Just how different is this Press Secretary from previous Press Secretaries. I think Jon Stewart had a piec on the lack of contrast at the beginning of the Obama reign, er Presidency. DemocracyNow! had Jameel Jaffer of the ACLU on to good effect. Funny how the Obama administration seems to think that implementing single payer (Canadian) healthcare is about as likely as getting rid of the entire Defense Budget(Pentagon)..
And a lot of us agree that the last administration’s argument for worldwide detention authority, the authority to detain people without charge or trial, was extreme and unlawful. This administration is claiming worldwide execution authority. Suspected terrorists are targeted for execution wherever they are in the world. And that’s—you know, there are many problems with that policy, but one of them is that inevitably we will get it wrong sometimes. And you only need to look to Guantánamo, for example, to see dozens and dozens of situations where we initially labeled somebody a terrorist and then, many years later, looked at the evidence and found that the evidence was nonexistent or just wrong. And it’s one thing to get it wrong in the context of detention. With detention, there’s always the possibility of appeal and the possibility eventually of release. But there is no appeal from a drone.
And, closer to home
Some of what was going on under the last administration was going on in spite of federal law that prohibited it. That was true, for example, with the warrantless wiretapping program. And then Congress authorized the warrantless wiretapping that President Bush had authorized in violation of statute. So now you have a statute that authorizes precisely what President Bush was doing illegally between 2001 and 2006. But what we had hoped was that that statute would be tested, the constitutionality of that statute would be tested in the courts.

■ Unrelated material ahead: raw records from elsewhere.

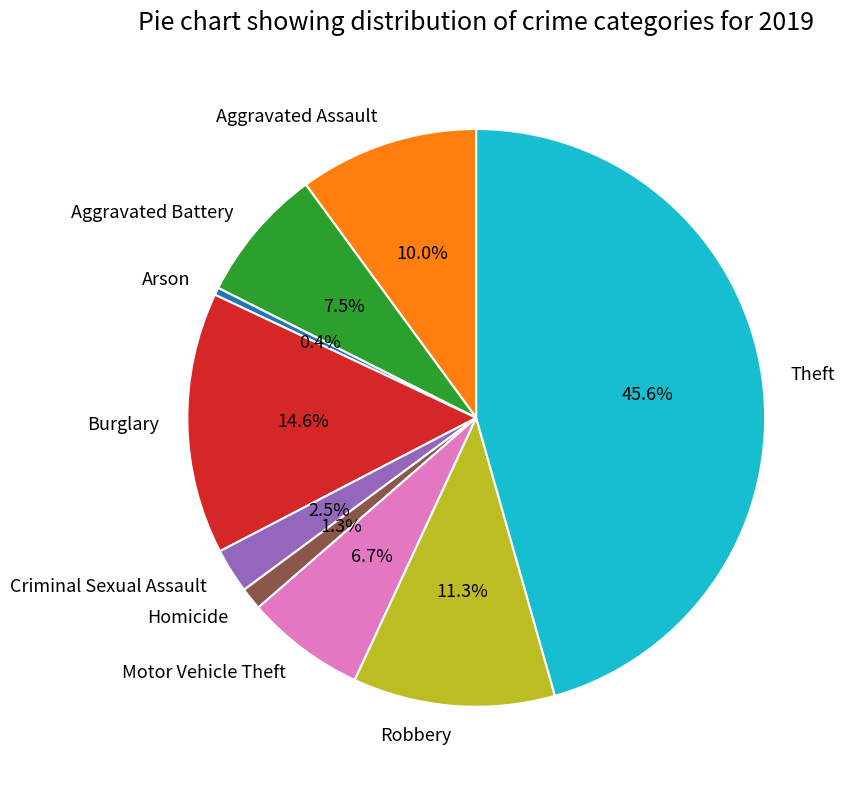

What percentage is NOT represented by Burglary?

85.4%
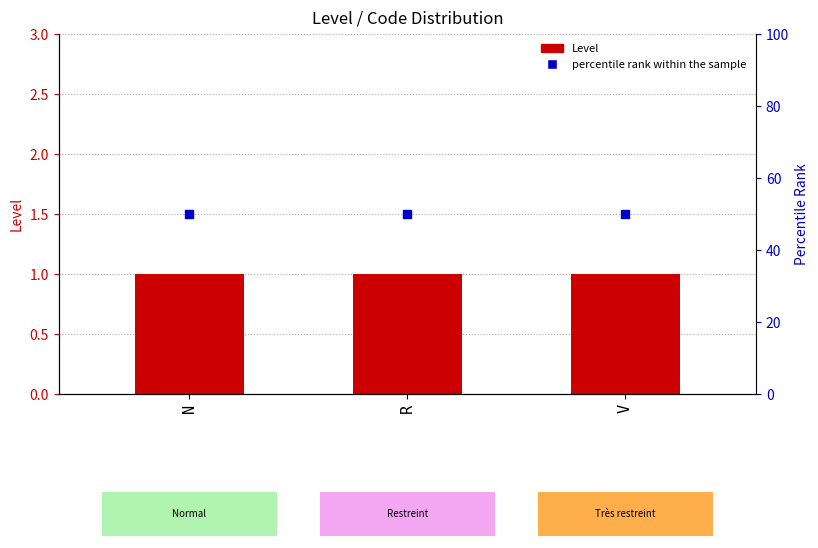

At which category is the sum across all series the highest?

N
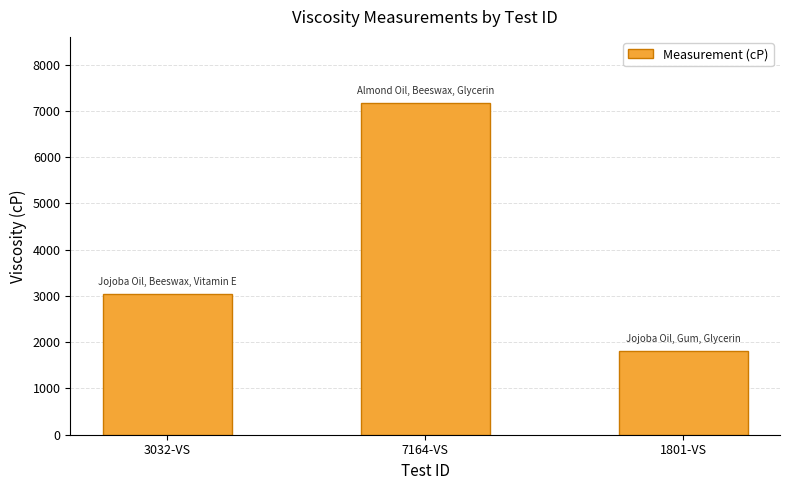

Which has a higher value, 7164-VS or 3032-VS?

7164-VS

Rather than defend the statute on the merits or, even better, concede the unconstitutionality of the statute, the Obama administration has invoked the state secrets privilege and the standing doctrine to try to protect that statue from judicial review. And the standing argument they’re making is that the only people who can challenge this kind of surveillance are people who can prove that their own communications were acquired. And nobody can prove that their own communications were acquired, because the administration doesn’t—often for good reason, doesn’t disclose the names of its surveillance targets. So, to say that the only people who can challenge the statute are people who can show their communications were acquired under it is to say that the statute is immune from judicial review. And that’s the problem with the argument that the administration is making right now.